The way the industry has done business travel historically focused far too much on huge contracts for hundreds of rooms with negotiated rates.

Business travel continues to increase but is not expected to return to pre-pandemic levels until 2024 (and I’m skeptical about that). Representing about a third of business travel, meetings and events are predicted to be among the slowest to return, according to McKinsey.

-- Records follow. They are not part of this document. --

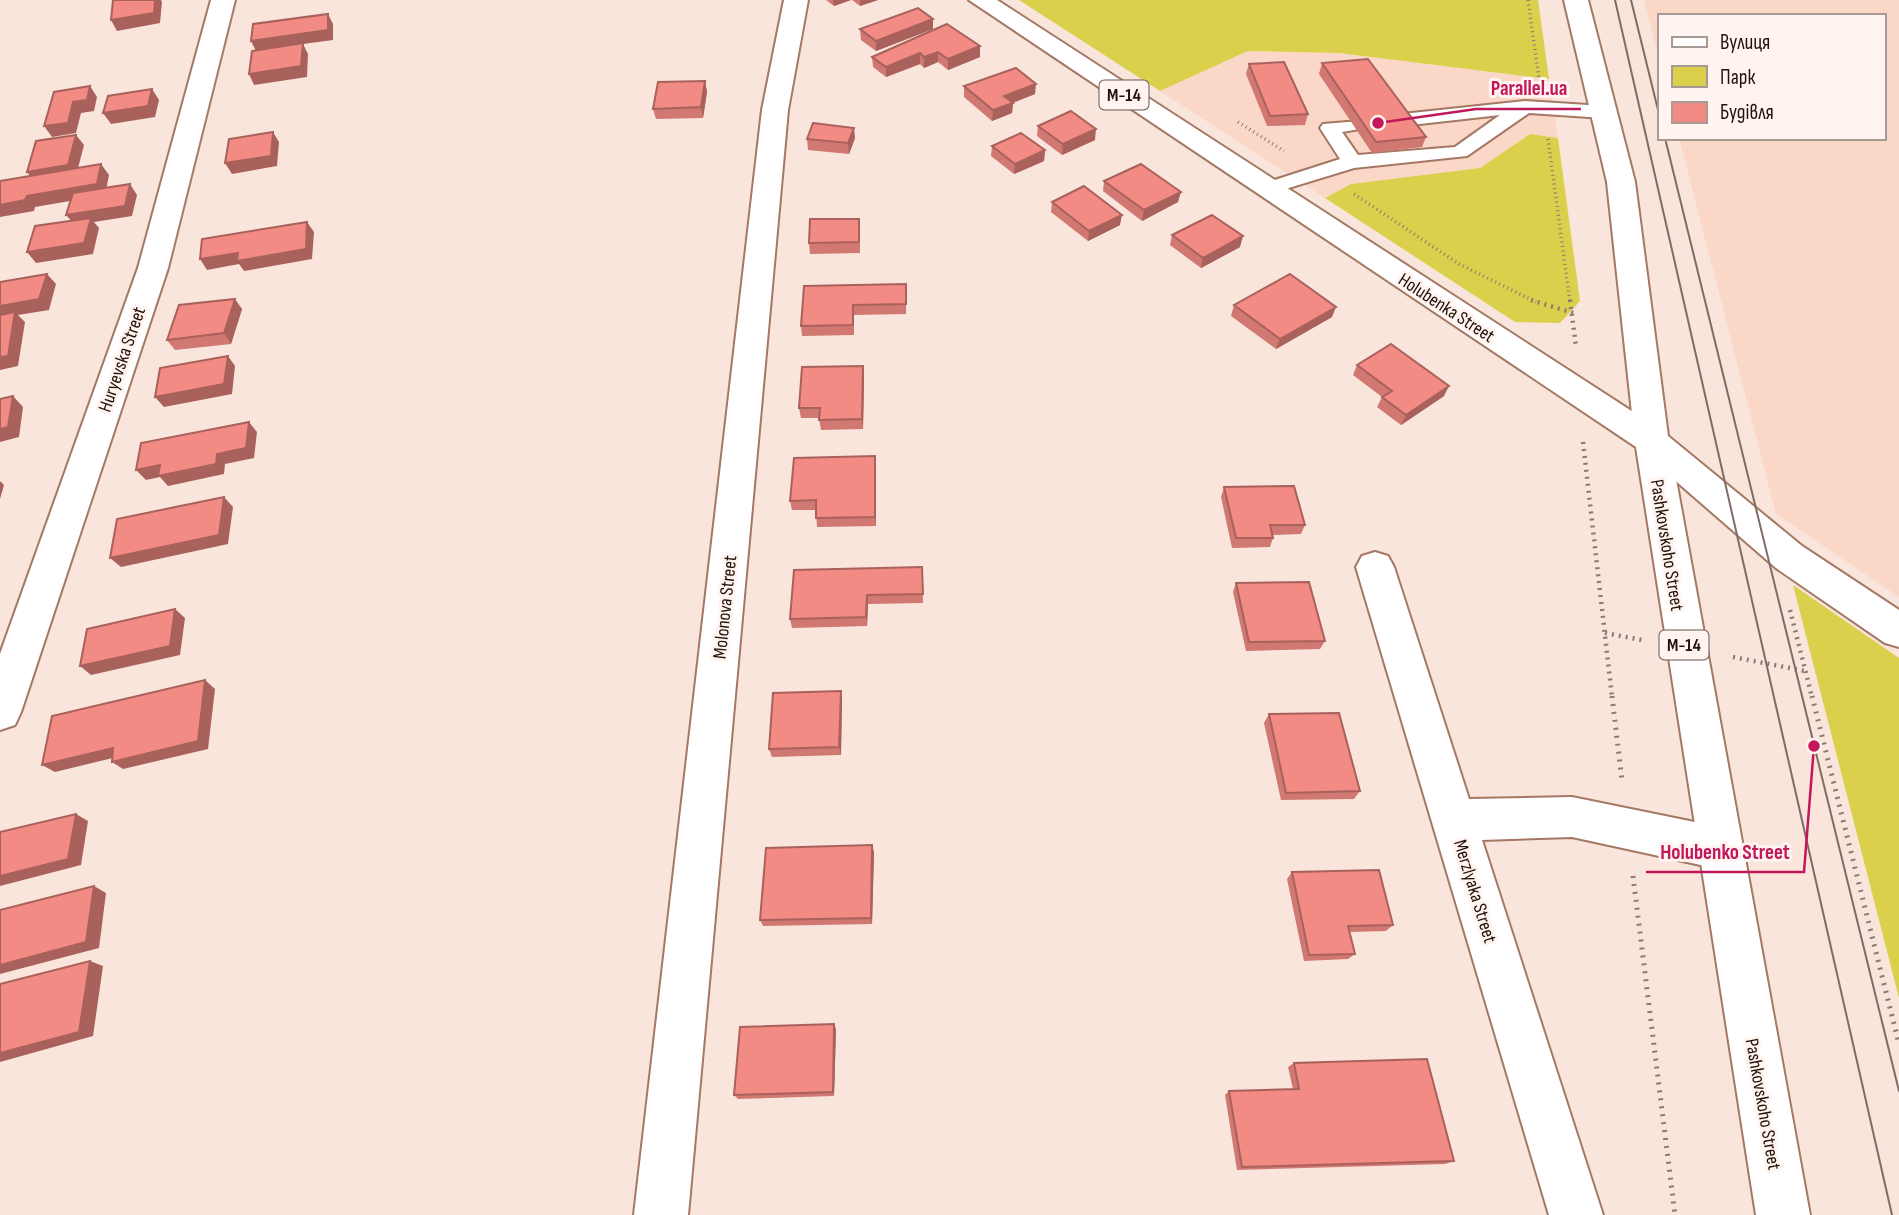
<svg xmlns="http://www.w3.org/2000/svg" width="1899" height="1215" font-family="'Sofia Sans Condensed',sans-serif">
	<style>
		.built { fill: #fad7c7 }
		.green { fill: #dad04b }
		.lines { fill: none; stroke-linecap: round; stroke-linejoin: round }
		.service-casing { stroke: #a57864; stroke-width: 4 }
		.minor-casing { stroke: #a57864; stroke-width: 4 }
		.tertiary-casing { stroke: #a57864; stroke-width: 4 }
		.trunk-casing { stroke: #a57864; stroke-width: 4 }
		.path-far2 { stroke: #8d7a72; stroke-width: 3.5; stroke-dasharray: 1 3.5; stroke-linecap: butt }
		.path-far1 { stroke: #8d7a72; stroke-width: 4.5; stroke-dasharray: 2 5; stroke-linecap: butt }
		.path { stroke: #8d7a72; stroke-width: 5; stroke-dasharray: 2 6; stroke-linecap: butt }
		.service { fill: #fff; fill-rule: evenodd }
		.minor { fill: #fff; fill-rule: evenodd }
		.tertiary { fill: #fff; fill-rule: evenodd }
		.trunk { fill: #fff; fill-rule: evenodd }
		.tram { stroke: #7f6c64; stroke-width: 2 }
		.wall { fill: #d07871 }
		.shaded-wall { fill: #a9615c }
		.building { fill: #f28b83; stroke: #a9615c; stroke-width: 2 }
		.labels { text-anchor: middle; stroke-width: 6; stroke-linejoin: round; paint-order: stroke }
		.shield { fill: #fff4f0; stroke: #65564f; stroke-width: 2 }
		.shield-label { font-size: 18px; font-weight: bold; fill: #23120a }
		.street-label { font-size: 19px; fill: #23120a; stroke: #fff4f0 }
		.leader { fill: none; stroke: #c2185b; stroke-width: 2.5 }
		.callout-dot { fill: #c2185b; stroke: #fff4f0; stroke-width: 2.5 }
		.callout-label { font-size: 21px; text-anchor: middle; font-weight: bold; fill: #c2185b; stroke: #fff4f0; stroke-width: 6; stroke-linejoin: round; paint-order: stroke }
	</style>
	<rect width="100%" height="100%" fill="#f9e5dc"/>
	<g class="built">
		<polygon points="1644,0 1899,0 1899,597 1776,514 1679,138 1883,138 1883,16 1659,16 1659,59"/>
		<polygon points="1248,51 1339,53 1549,79 1558,138 1530,134 1480,168 1351,184 1325,198 1160,91"/>
	</g>
	<g class="green">
		<polygon points="1019,0 1538,0 1549,79 1339,53 1248,51 1160,91"/>
		<polygon points="1530,134 1558,138 1580,301 1560,323 1515,322 1325,198 1351,184 1480,168"/>
		<polygon points="1793,585 1899,658 1899,998"/>
	</g>
	<g class="lines">
		<defs>
			<polygon id="service" points="1525,101 1604,106 1614,112 1604,118 1529,113 1467,156 1354,168 1266,195 1256,189 1259,185 1340,159 1320,128 1323,124 1360,121 1363,125 1360,129 1342,132 1358,155 1455,147 1500,115 1402,126 1392,120 1402,114"/>
			<g id="minor">
				<polygon points="211,0 235,0 168,268 21,712 15,725 0,730 0,654 138,268"/>
				<polygon points="784,0 808,0 788,110 688,1215 634,1215 762,110"/>
				<polygon points="1375,552 1388,556 1394,567 1469,799 1572,797 1719,827 1735,833 1741,848 1735,863 1719,869 1572,837 1482,840 1603,1215 1549,1215 1356,567 1362,556"/>
			</g>
			<polygon id="tertiary" points="1564,0 1588,0 1635,182 1668,436 1802,546 1899,610 1899,647 1885,643 1776,568 1640,450 1635,441 1607,182"/>
			<polygon id="trunk" points="969,0 997,0 1664,432 1669,441 1810,1215 1756,1215 1636,447"/>
		</defs>
		<use href="#service" class="service-casing"/>
		<use href="#minor" class="minor-casing"/>
		<use href="#tertiary" class="tertiary-casing"/>
		<use href="#trunk" class="trunk-casing"/>
		<g class="path-far2">
			<polyline points="1528,0 1539,79"/>
			<polyline points="1238,122 1284,151"/>
			<polyline points="1548,139 1570,302"/>
			<polyline points="1354,194 1459,264 1536,302"/>
		</g>
		<g class="path-far1">
			<polyline points="1531,300 1573,313"/>
			<polyline points="1570,300 1576,346"/>
			<polyline points="1583,442 1612,697"/>
			<polyline points="1790,610 1812,697"/>
			<polyline points="1605,633 1642,640"/>
			<polyline points="1733,657 1805,671"/>
		</g>
		<g class="path">
			<polyline points="1612,696 1622,781"/>
			<polyline points="1812,696 1899,1044"/>
			<polyline points="1633,876 1675,1215"/>
		</g>
		<use href="#service" class="service"/>
		<use href="#minor" class="minor"/>
		<use href="#tertiary" class="tertiary"/>
		<use href="#trunk" class="trunk"/>
		<g class="tram">
			<polyline points="1615,0 1892,1215"/>
			<polyline points="1631,0 1659,114"/>
			<polyline points="1665,138 1899,1091"/>
		</g>
	</g>
	<g class="wall">
		<polygon points="826,0 851,0 834,6"/>
		<polygon points="852,0 878,0 860,6"/>
		<polygon points="933,19 933,29 876,51 861,40 860,29"/>
		<polygon points="947,24 980,57 948,70 938,62 924,68 920,64 886,77 873,67 872,57"/>
		<polygon points="1322,63 1426,137 1422,147 1372,153 1319,74"/>
		<polygon points="1249,64 1308,114 1305,125 1267,126 1246,74"/>
		<polygon points="705,81 707,92 703,118 656,119 653,109"/>
		<polygon points="964,86 1035,94 1013,103 1012,113 992,121 964,97"/>
		<polygon points="1038,126 1095,140 1062,155 1037,136"/>
		<polygon points="855,138 849,154 808,150 807,139"/>
		<polygon points="992,146 1045,150 1044,161 1014,174 991,156"/>
		<polygon points="1104,181 1178,202 1142,221 1103,191"/>
		<polygon points="1052,202 1120,225 1088,241 1051,212"/>
		<polygon points="860,229 860,253 810,254 809,243"/>
		<polygon points="1172,235 1240,247 1201,268 1170,245"/>
		<polygon points="906,284 906,314 854,315 854,335 802,336 801,326"/>
		<polygon points="1234,305 1332,317 1276,349 1231,316"/>
		<polygon points="242,309 231,344 175,350 167,340"/>
		<polygon points="1357,365 1444,396 1401,425 1377,407 1382,397 1353,375"/>
		<polygon points="864,376 863,429 821,430 819,418 801,418 799,408"/>
		<polygon points="876,466 876,526 817,527 816,510 792,510 790,501"/>
		<polygon points="1224,487 1305,525 1301,534 1273,535 1273,538 1270,547 1232,548 1221,497"/>
		<polygon points="922,567 923,603 868,604 867,626 792,628 790,619"/>
		<polygon points="1236,583 1325,641 1320,649 1246,651 1233,592"/>
		<polygon points="842,700 841,755 772,757 769,749"/>
		<polygon points="1269,714 1360,791 1354,799 1281,800 1264,723"/>
		<polygon points="874,852 872,924 763,926 760,920"/>
		<polygon points="1292,872 1393,925 1386,931 1350,932 1355,954 1348,959 1304,961 1287,879"/>
		<polygon points="836,1029 834,1096 738,1099 734,1095"/>
		<polygon points="1294,1063 1454,1161 1445,1164 1237,1170 1225,1095 1229,1091 1293,1089 1288,1067"/>
	</g>
	<g class="shaded-wall">
		<polygon points="155,0 161,0 162,2 160,23 117,31 111,20"/>
		<polygon points="833,0 851,0 834,6"/>
		<polygon points="860,0 878,0 860,6"/>
		<polygon points="328,14 333,24 333,40 303,44 308,54 307,77 254,85 249,74 256,51 251,41"/>
		<polygon points="933,19 933,29 876,51 876,41"/>
		<polygon points="980,46 980,57 948,70 948,59"/>
		<polygon points="938,52 938,62 924,68 924,57"/>
		<polygon points="920,53 920,64 886,77 886,67"/>
		<polygon points="705,81 707,92 703,118 701,107"/>
		<polygon points="1036,84 1035,94 1004,106 1004,96"/>
		<polygon points="90,86 97,97 94,111 81,113 76,133 52,137 44,126"/>
		<polygon points="152,89 159,100 155,117 111,124 103,113"/>
		<polygon points="1013,103 1012,113 992,121 993,110"/>
		<polygon points="854,128 855,138 849,154 848,143"/>
		<polygon points="1096,129 1095,140 1062,155 1063,144"/>
		<polygon points="273,132 279,142 277,166 232,174 225,163"/>
		<polygon points="76,135 84,145 76,176 35,183 27,172"/>
		<polygon points="1045,150 1044,161 1014,174 1015,164"/>
		<polygon points="101,164 109,175 105,195 35,207 34,211 0,217 0,205 27,196"/>
		<polygon points="130,184 137,195 132,216 94,222 99,228 93,254 36,263 27,252 75,225 66,215"/>
		<polygon points="1181,192 1178,202 1142,221 1144,210"/>
		<polygon points="1122,215 1120,225 1088,241 1089,231"/>
		<polygon points="307,222 314,232 312,259 244,271 239,264 207,270 200,259 238,253"/>
		<polygon points="1243,236 1240,247 1201,268 1203,258"/>
		<polygon points="47,274 56,284 49,310 18,315 25,322 18,366 0,370 0,306"/>
		<polygon points="235,299 242,309 231,344 224,333"/>
		<polygon points="1336,307 1332,317 1276,349 1280,339"/>
		<polygon points="228,356 235,366 232,394 164,407 155,397"/>
		<polygon points="863,366 864,376 863,429 862,419"/>
		<polygon points="1449,386 1444,396 1401,425 1406,415"/>
		<polygon points="13,396 23,407 19,437 0,442 0,429"/>
		<polygon points="249,422 257,432 254,458 225,464 224,474 168,486 160,477 146,480 136,470 217,454"/>
		<polygon points="875,456 876,466 876,526 875,517"/>
		<polygon points="0,481 4,485 0,499"/>
		<polygon points="224,497 233,507 228,544 121,567 110,558"/>
		<polygon points="867,595 868,604 867,626 866,617"/>
		<polygon points="175,609 185,618 180,655 91,675 80,666"/>
		<polygon points="205,680 215,689 208,749 123,769 112,762"/>
		<polygon points="841,691 842,700 841,755 839,747"/>
		<polygon points="113,748 125,755 55,772 42,765"/>
		<polygon points="76,814 88,821 81,865 0,886 0,876"/>
		<polygon points="872,845 874,852 872,924 871,918"/>
		<polygon points="94,886 106,893 99,948 0,974 0,965"/>
		<polygon points="90,961 103,966 93,1036 0,1062 0,1053"/>
		<polygon points="834,1024 836,1029 834,1096 833,1092"/>
	</g>
	<g class="building">
		<polygon points="113,0 155,0 154,13 111,20"/>
		<polygon points="918,8 933,19 876,41 860,29"/>
		<polygon points="328,14 328,30 251,41 253,24"/>
		<polygon points="947,24 980,46 948,59 938,52 924,57 920,53 886,67 872,57"/>
		<polygon points="303,43 301,66 249,74 252,51"/>
		<polygon points="1368,59 1426,137 1376,142 1322,63"/>
		<polygon points="1284,62 1308,114 1270,116 1249,64"/>
		<polygon points="1016,68 1036,84 1004,96 1013,103 993,110 964,86"/>
		<polygon points="705,81 701,107 653,109 658,82"/>
		<polygon points="90,86 87,100 73,102 68,123 44,126 54,92"/>
		<polygon points="152,89 148,106 103,113 108,96"/>
		<polygon points="1071,111 1096,129 1063,144 1038,126"/>
		<polygon points="813,123 854,128 848,143 807,139"/>
		<polygon points="273,132 271,156 225,163 229,139"/>
		<polygon points="1021,133 1045,150 1015,164 992,146"/>
		<polygon points="76,135 68,165 27,172 36,141"/>
		<polygon points="101,164 97,184 27,196 25,200 0,205 0,181"/>
		<polygon points="1141,164 1181,192 1144,210 1104,181"/>
		<polygon points="130,184 125,206 66,215 73,193"/>
		<polygon points="1084,186 1122,215 1089,231 1052,202"/>
		<polygon points="1212,215 1243,236 1203,258 1172,235"/>
		<polygon points="91,218 84,243 27,252 35,226"/>
		<polygon points="810,219 859,219 859,242 809,243"/>
		<polygon points="307,222 306,249 237,261 238,253 200,259 202,239"/>
		<polygon points="47,274 39,299 0,306 0,282"/>
		<polygon points="1290,274 1336,307 1280,339 1234,305"/>
		<polygon points="906,284 906,304 853,305 853,325 801,326 804,286"/>
		<polygon points="235,299 224,333 167,340 179,305"/>
		<polygon points="15,312 8,356 0,357 0,315"/>
		<polygon points="1391,344 1449,386 1406,415 1382,397 1392,391 1357,365"/>
		<polygon points="228,356 224,384 155,397 160,368"/>
		<polygon points="863,366 862,419 819,420 820,408 799,408 802,367"/>
		<polygon points="13,396 8,427 0,429 0,399"/>
		<polygon points="249,422 246,448 217,454 216,464 158,476 160,465 136,470 141,443"/>
		<polygon points="875,456 875,517 816,518 816,500 790,501 794,458"/>
		<polygon points="1294,486 1305,525 1270,525 1273,538 1236,538 1224,487"/>
		<polygon points="224,497 219,535 110,558 117,519"/>
		<polygon points="922,567 923,594 867,595 866,617 790,619 794,570"/>
		<polygon points="1309,582 1325,641 1249,642 1236,583"/>
		<polygon points="175,609 170,646 80,666 87,629"/>
		<polygon points="205,680 198,741 112,762 113,748 42,765 52,716"/>
		<polygon points="841,691 839,747 769,749 773,693"/>
		<polygon points="1339,713 1360,791 1286,793 1269,714"/>
		<polygon points="76,814 68,859 0,876 0,832"/>
		<polygon points="872,845 871,918 760,920 766,848"/>
		<polygon points="1379,870 1393,925 1348,926 1355,954 1309,955 1292,872"/>
		<polygon points="94,886 86,942 0,965 0,910"/>
		<polygon points="90,961 79,1032 0,1053 0,984"/>
		<polygon points="834,1024 833,1092 734,1095 740,1027"/>
		<polygon points="1427,1059 1454,1161 1242,1167 1229,1091 1299,1089 1294,1063"/>
	</g>
	<g class="labels">
		<g class="shield">
			<rect x="1099.5" y="80.5" width="49" height="29" rx="5"/>
			<rect x="1659.5" y="630.5" width="49" height="29" rx="5"/>
		</g>
		<g class="shield-label">
			<text x="1124" y="101">М-14</text>
			<text x="1684" y="651">М-14</text>
		</g>
		<g class="street-label">
			<text transform="translate(1447 307) rotate(33)" y="7">Holubenka Street</text>
			<text transform="translate(121 359) rotate(-71)" y="7">Huryevska Street</text>
			<text transform="translate(1668 545) rotate(81)" y="7">Pashkovskoho Street</text>
			<text transform="translate(724 607) rotate(-84)" y="7">Molonova Street</text>
			<text transform="translate(1476 891) rotate(73)" y="7">Merzlyaka Street</text>
			<text transform="translate(1764 1104) rotate(80)" y="7">Pashkovskoho Street</text>
		</g>
	</g>
	<path class="leader" d="M1378 123L1476 109H1581M1814 746L1804 872H1646"/>
	<g class="callout-dot">
		<circle cx="1378" cy="123" r="7"/>
		<circle cx="1814" cy="746" r="7"/>
	</g>
	<g class="callout-label">
		<text x="1529" y="95">Parallel.ua</text>
		<text x="1725" y="859">Holubenko Street</text>
	</g>
	<rect x="1658" y="14" width="228" height="126" fill="#fff4f0" stroke="#a79a94" stroke-width="2"/>
	<rect x="1672" y="37" width="35" height="10" fill="#ffffff" stroke="#a79a94" stroke-width="2"/>
	<text x="1720" y="49" font-size="21" fill="#23120a">Вулиця</text>
	<rect x="1672" y="66" width="35" height="21" fill="#dad04b" stroke="#a79a94" stroke-width="2"/>
	<text x="1720" y="84" font-size="21" fill="#23120a">Парк</text>
	<rect x="1672" y="102" width="35" height="21" fill="#f28b83" stroke="#a79a94" stroke-width="2"/>
	<text x="1720" y="119" font-size="21" fill="#23120a">Будівля</text>
</svg>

In the meantime, what travel remains needs to be optimized.

81% of travelers engage in some form of bleisure travel where travelers incorporate leisure activity into a business trip, bring a partner or family member, and/or book some personal travel around a business trip.

To appeal to bleisure travelers, hotels should be:

  • upgrading their WiFi networks and highlighting the reliability

  • focusing on how soundproof the sleeping rooms are so Zoom meetings are uninterrupted

  • creating functional workstations inside the sleeping room for two travelers because more than half of bleisure travelers are traveling with a spouse/family

  • offering unlimited in-room coffee and tea

  • expand room service to be faster (e.g., through a partner like Hyatt Centric did) and 24/7

The local experience matters, too, if the travel is a one-two bleisure punch. Offering complimentary bike rentals, hiking kits, and having an unpretentious staff who can give approachable and timely recommendations are all competitive advantages more than ever.

Business travel will not return to previous levels anytime soon. The most competitive hotels will proactively target the bleisure dollars that remain. Instead of waiting for it, it’s time for hotels to support work/life integration for those who are traveling.